Which authors are you thinking of?

Up until the web existed, I think it was extremely hard to usefully predict the Internet's impact. TCP was invented in 1974, but it wasn't until 1993 that we started seeing things that really pointed to where we were going: https://en.wikipedia.org/wiki/List_of_websites_founded_befor...

Of course, everybody knew computers would be important. But that was true starting in the 1960s. E.g., Stand on Zanzibar has a supercomputer as a central plot element.


I mean, if you even look at popular sci-fi, nobody exactly predicted the internet as it is today. It wasn't until someone coined the "information superhighway" that gears started turning.
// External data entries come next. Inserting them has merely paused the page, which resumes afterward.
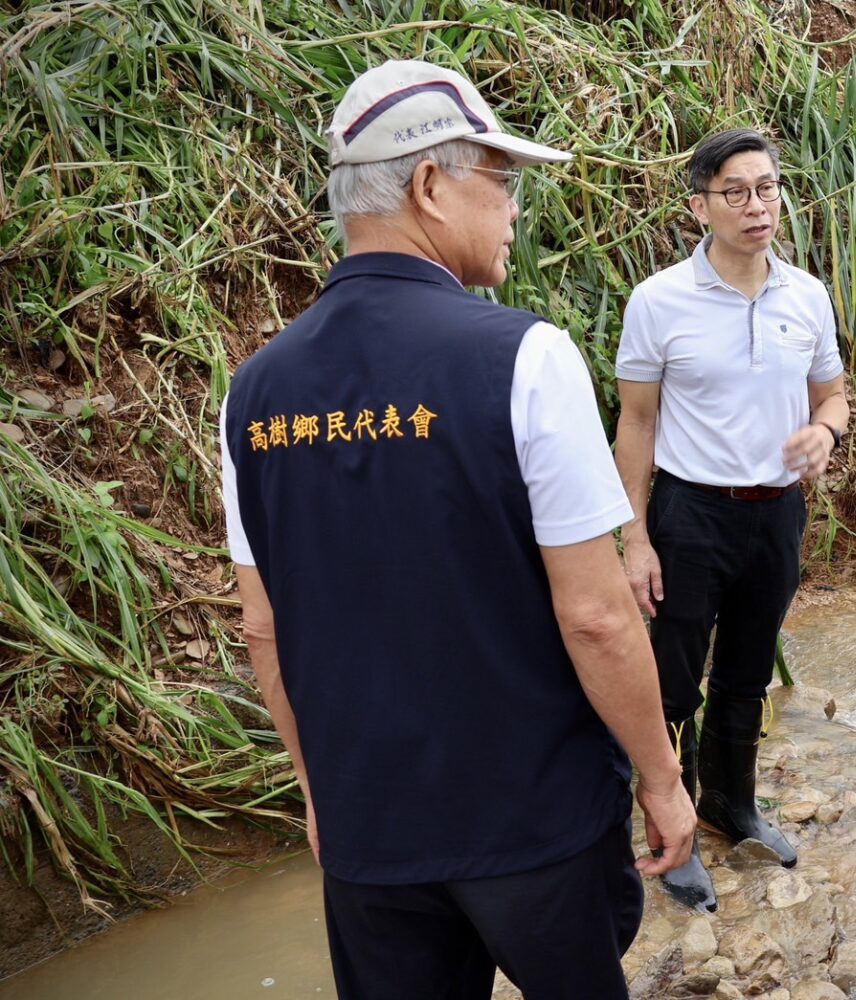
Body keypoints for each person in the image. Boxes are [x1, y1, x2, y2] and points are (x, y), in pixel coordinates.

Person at [220, 59, 694, 1000]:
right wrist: (662, 778)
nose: (515, 208)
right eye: (502, 181)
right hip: (530, 829)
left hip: (369, 838)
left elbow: (265, 629)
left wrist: (322, 797)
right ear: (430, 187)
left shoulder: (253, 392)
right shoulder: (523, 356)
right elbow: (596, 616)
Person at [613, 128, 849, 912]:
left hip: (775, 512)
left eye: (768, 187)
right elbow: (636, 425)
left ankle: (730, 803)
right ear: (700, 206)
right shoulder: (658, 302)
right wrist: (635, 537)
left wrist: (827, 432)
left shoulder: (805, 295)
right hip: (690, 513)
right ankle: (666, 834)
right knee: (673, 681)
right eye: (737, 191)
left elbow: (833, 396)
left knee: (746, 672)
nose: (758, 206)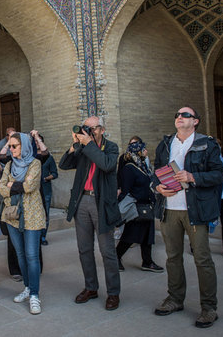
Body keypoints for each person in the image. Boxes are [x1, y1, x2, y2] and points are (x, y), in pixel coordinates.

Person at [152, 106, 223, 328]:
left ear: (195, 121)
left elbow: (219, 173)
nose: (179, 117)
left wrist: (193, 176)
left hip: (195, 209)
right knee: (173, 257)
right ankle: (174, 299)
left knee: (202, 259)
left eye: (185, 115)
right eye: (177, 114)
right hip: (170, 208)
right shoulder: (165, 144)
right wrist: (158, 188)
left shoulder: (207, 144)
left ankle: (209, 307)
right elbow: (155, 171)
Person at [59, 116, 122, 311]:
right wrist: (75, 144)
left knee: (107, 251)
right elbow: (64, 164)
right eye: (87, 128)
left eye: (94, 128)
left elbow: (107, 165)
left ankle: (113, 293)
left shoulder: (111, 147)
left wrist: (88, 144)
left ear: (102, 129)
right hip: (82, 201)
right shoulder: (83, 147)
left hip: (101, 203)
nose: (90, 132)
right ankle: (91, 287)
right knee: (84, 249)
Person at [0, 132, 45, 315]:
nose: (11, 149)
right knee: (20, 254)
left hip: (32, 215)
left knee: (31, 255)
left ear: (24, 146)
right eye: (10, 146)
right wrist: (15, 185)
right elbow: (0, 187)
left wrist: (12, 185)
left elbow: (30, 186)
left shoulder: (35, 163)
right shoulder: (9, 164)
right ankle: (27, 287)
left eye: (14, 146)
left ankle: (34, 294)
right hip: (12, 215)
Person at [116, 137, 163, 273]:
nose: (146, 151)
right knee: (131, 235)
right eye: (143, 149)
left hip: (147, 206)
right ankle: (116, 256)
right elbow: (126, 190)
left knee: (147, 236)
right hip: (136, 208)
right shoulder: (129, 169)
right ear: (137, 152)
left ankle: (147, 262)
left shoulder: (142, 166)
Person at [38, 136, 58, 246]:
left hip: (45, 190)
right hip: (33, 191)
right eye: (35, 141)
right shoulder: (30, 156)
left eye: (38, 141)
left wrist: (45, 178)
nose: (36, 143)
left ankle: (42, 237)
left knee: (45, 215)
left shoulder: (49, 158)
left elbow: (55, 173)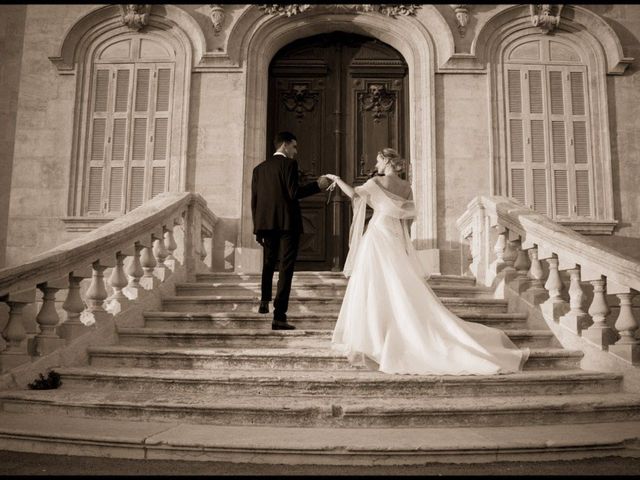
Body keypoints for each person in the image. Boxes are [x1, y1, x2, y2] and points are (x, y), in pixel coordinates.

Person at [324, 148, 529, 374]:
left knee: (375, 286)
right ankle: (386, 333)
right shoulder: (406, 187)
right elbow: (407, 222)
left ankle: (375, 337)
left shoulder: (375, 182)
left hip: (378, 234)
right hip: (395, 237)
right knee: (397, 286)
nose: (376, 164)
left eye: (378, 160)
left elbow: (354, 195)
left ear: (385, 161)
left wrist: (337, 179)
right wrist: (406, 246)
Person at [251, 131, 331, 330]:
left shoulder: (258, 169)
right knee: (285, 268)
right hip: (288, 224)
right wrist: (318, 186)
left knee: (268, 263)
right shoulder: (289, 164)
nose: (296, 151)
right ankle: (279, 316)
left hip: (266, 224)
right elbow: (294, 192)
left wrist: (257, 228)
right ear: (285, 145)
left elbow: (255, 200)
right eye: (294, 147)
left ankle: (264, 300)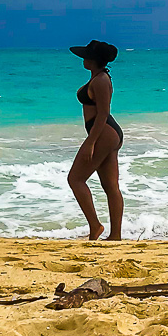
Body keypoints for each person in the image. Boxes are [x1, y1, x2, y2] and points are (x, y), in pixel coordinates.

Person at [67, 39, 124, 240]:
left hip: (103, 132)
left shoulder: (100, 80)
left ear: (93, 60)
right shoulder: (100, 77)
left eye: (86, 56)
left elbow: (102, 113)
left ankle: (95, 226)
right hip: (108, 133)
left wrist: (91, 142)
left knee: (75, 179)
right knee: (110, 186)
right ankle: (115, 235)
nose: (83, 58)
Even then, the earliest commercial websites were basically just digital brochures and catalogs. It wasn't until SaaS, search and social took off that we grasped what the specific use cases were that were going to be the dominant money makers. And the internet evolved quite a bit as a result.

Some people like me still lament the loss of the 90s internet in some ways, as it felt like a more "wild west" domain and not saturated and stale like it is today.
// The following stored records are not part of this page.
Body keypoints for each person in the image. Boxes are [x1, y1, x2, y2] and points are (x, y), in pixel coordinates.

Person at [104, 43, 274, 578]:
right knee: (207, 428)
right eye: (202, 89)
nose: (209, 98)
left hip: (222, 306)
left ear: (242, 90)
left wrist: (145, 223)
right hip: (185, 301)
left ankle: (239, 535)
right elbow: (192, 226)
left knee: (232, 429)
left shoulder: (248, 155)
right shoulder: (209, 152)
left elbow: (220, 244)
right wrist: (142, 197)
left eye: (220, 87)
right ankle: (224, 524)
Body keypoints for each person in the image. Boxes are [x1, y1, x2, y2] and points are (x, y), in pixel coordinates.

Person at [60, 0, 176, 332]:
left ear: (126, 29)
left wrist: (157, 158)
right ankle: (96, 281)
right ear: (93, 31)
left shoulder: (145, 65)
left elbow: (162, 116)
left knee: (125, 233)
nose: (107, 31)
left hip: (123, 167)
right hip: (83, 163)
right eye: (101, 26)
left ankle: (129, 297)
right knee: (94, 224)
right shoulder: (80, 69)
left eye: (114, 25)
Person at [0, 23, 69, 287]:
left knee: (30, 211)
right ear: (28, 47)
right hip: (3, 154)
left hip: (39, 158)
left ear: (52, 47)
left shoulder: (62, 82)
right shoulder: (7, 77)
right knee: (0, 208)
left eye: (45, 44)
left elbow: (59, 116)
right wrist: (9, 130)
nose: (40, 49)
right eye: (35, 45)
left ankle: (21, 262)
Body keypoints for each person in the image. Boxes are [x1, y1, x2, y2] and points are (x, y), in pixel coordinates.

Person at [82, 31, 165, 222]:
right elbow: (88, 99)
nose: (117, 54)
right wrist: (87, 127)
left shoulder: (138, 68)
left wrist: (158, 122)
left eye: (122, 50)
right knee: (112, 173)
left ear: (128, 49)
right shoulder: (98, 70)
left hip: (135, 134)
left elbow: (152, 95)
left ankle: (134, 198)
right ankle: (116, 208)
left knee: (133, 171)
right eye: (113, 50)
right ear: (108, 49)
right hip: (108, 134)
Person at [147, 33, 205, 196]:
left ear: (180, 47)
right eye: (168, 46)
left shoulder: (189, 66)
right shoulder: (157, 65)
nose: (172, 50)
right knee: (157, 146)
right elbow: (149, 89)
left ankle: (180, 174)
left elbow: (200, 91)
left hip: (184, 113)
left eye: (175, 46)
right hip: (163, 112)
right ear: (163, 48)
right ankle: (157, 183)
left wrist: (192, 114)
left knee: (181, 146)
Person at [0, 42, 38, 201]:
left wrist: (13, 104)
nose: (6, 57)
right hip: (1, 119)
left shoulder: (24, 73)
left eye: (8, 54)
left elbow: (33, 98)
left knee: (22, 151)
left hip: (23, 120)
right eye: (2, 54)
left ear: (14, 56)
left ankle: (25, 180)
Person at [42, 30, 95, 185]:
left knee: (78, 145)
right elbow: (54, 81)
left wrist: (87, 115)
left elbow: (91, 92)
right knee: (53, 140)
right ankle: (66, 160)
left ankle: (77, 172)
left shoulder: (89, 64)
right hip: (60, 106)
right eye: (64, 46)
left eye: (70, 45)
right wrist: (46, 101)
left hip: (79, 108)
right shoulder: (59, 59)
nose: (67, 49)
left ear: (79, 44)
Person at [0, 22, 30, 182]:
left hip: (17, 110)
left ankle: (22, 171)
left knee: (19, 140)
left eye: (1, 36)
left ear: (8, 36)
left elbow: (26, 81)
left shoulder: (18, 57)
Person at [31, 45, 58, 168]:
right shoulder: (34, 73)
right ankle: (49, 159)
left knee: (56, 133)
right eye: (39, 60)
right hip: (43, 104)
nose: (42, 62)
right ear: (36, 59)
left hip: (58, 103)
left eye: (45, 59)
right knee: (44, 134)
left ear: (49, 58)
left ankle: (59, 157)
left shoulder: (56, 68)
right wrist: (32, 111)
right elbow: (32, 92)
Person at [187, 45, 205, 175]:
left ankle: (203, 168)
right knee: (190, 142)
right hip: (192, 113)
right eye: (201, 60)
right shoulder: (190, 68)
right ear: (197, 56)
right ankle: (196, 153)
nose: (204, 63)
The concept of an information superhighway dates to at least 1964:

https://en.wikipedia.org/wiki/Information_superhighway#Earli...


It looks like those terms from the 60s and 70s referred to "superhighway" in regards to communication, but didn't prefix it with "information". And whether someone incidentally used the word or not is sort of irrelevant. It started to become popular as a means of visualizing the possibilities of the internet in the late 80s and 90s, and that's when I think the first people started to imagine what this might become in the abstract.
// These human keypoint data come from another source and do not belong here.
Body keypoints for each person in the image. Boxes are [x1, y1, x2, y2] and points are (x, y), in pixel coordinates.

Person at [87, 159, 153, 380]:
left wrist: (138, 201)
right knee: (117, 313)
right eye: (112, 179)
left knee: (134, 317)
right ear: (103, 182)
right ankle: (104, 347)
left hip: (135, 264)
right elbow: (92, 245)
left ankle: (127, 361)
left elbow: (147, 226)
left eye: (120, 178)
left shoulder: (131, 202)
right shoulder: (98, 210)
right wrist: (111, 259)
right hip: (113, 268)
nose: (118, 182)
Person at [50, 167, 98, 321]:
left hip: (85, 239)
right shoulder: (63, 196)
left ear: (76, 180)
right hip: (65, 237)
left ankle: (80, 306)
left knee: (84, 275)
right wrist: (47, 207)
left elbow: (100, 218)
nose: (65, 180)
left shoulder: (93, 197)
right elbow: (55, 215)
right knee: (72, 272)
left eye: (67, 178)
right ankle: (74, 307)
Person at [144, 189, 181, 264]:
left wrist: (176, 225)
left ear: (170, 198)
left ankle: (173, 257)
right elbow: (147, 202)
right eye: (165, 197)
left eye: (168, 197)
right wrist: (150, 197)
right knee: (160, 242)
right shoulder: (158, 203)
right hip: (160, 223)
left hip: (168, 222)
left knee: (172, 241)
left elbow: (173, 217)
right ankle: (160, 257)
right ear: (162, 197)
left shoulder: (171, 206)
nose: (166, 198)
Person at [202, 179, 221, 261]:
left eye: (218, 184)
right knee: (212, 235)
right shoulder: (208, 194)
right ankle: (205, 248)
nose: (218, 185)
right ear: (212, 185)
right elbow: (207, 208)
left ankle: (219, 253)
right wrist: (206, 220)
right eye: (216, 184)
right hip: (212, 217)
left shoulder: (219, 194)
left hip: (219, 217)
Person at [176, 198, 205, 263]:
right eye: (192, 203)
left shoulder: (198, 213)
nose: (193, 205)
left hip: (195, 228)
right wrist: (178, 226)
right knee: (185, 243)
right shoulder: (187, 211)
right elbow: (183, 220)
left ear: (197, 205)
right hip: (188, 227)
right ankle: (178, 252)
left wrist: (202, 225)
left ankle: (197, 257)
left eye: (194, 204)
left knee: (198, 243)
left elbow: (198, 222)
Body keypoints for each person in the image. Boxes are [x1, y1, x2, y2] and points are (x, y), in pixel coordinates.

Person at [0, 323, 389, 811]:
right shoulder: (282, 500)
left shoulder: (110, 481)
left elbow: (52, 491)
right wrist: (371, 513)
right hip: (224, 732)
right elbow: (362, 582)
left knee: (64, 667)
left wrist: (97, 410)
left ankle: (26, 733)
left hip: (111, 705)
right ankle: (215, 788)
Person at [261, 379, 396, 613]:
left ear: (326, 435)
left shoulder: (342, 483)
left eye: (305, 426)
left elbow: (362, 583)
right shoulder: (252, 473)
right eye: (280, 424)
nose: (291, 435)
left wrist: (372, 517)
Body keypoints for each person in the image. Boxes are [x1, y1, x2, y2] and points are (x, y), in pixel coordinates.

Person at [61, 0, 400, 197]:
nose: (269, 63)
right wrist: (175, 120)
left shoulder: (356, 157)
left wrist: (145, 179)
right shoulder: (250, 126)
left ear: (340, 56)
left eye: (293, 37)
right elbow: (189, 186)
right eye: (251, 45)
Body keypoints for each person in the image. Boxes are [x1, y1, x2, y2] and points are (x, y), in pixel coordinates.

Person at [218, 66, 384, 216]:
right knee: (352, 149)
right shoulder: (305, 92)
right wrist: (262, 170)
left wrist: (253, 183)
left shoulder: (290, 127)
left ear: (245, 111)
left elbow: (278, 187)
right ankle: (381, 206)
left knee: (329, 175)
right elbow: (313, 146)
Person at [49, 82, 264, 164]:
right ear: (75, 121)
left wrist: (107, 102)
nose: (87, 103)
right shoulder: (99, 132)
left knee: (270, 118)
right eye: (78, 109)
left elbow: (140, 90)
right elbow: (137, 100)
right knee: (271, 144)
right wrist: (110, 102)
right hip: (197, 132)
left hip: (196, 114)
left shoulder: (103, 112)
I'm leaning the other way -- that the usages were significant.

The Brotherton reference in particular interests me -- masers and light-masers (as lasers were initially called) were pretty brand-spanking new, and were themselves the original "solution in search of a problem". I've since come to realise that any time you can create either a channel or medium with a very high level of uniformity and the capacity to be modulated in some way, as well as to be either transmitted/received (channel) or written/read (medium), you've got the fundamental prerequisites for an informational system based on either signal transmission (for channels) or storage (for media).

Which Brotherton beat me to the punch by at least 55 years, if I'm doing my maths correctly.

I've made a quick search for the book -- it's not on LibGen (though Internet Archive has a copy for lending, unfortunately the reading experience there is ... poor), and no library within reasonable bounds seems to have a copy. Looks like it might be interesting reading however.

Point being: Brotherton (or a source of his) had the awareness to make that connection, and to see the potential as comparable to the other contemporary revolution in network technology, the ground-transit superhighway. That strikes me as a significant insight.

Whether or not he was aware of simultaneous developments in other areas such as packet switching (also 1964, see: https://www.rand.org/about/history/baran.html) would be very interesting to know.

Not much information on him, but Manfred Brotherton retired from Bell Labs in 1964, and died in 1981:

https://www.nytimes.com/1981/01/25/obituaries/manfred-brothe...


That's a cool article on Baran, it looks like he predicted Amazon in 1968, and they were experimenting with early email type systems in that time, too. I'm sure the bulletin board followed shortly after.

Brotherton wrote a book on Masers and Lasers in 1964, you might find more info in that: https://www.amazon.com/Masers-Lasers-They-Work-What/dp/B0000...

is that the one you mean?


Yes, that book.

Baran's full set of monographs written for RAND are now freely available online. I'd asked a couple of years ago if they might include one specifically, and they published the whole lot. Asking nicely works, sometimes.

Yes, there's interesting material there.

https://www.rand.org/pubs/authors/b/baran_paul.html


I'd say networking was not incredibly difficult to predict, but the businesses and products it allowed for (and how we use them) was very difficult.